* _Activity_
Reading the records beneath this task, work out how many lines contain the word "their" and reply with only that number.

Segment Start: Records to use

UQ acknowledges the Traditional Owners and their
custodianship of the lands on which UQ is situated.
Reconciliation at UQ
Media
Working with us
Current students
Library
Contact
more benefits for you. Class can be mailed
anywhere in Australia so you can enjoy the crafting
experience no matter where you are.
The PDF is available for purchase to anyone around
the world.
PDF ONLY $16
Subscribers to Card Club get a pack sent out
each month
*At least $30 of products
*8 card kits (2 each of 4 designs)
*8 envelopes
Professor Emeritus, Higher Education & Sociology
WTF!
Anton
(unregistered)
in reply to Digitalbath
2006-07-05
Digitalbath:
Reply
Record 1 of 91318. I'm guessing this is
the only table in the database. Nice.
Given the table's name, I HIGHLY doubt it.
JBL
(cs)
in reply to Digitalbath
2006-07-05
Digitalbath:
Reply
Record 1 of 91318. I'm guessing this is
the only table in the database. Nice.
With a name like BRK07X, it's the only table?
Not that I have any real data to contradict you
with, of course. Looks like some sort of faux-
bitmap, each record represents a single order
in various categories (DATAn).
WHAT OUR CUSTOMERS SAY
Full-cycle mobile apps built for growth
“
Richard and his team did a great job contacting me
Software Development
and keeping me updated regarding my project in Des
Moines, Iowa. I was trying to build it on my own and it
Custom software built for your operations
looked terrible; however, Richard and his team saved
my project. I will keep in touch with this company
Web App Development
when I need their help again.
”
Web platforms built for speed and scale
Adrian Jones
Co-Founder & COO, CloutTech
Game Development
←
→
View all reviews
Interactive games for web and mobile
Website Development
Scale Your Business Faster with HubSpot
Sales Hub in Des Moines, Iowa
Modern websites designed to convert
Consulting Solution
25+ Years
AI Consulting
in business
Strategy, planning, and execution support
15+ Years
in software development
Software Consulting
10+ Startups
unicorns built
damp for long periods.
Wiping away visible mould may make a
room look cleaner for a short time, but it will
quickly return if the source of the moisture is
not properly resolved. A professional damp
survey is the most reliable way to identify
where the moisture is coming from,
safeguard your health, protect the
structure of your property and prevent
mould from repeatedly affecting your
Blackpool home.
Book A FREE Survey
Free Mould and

Segment End: Records to use

* _Final answer_
2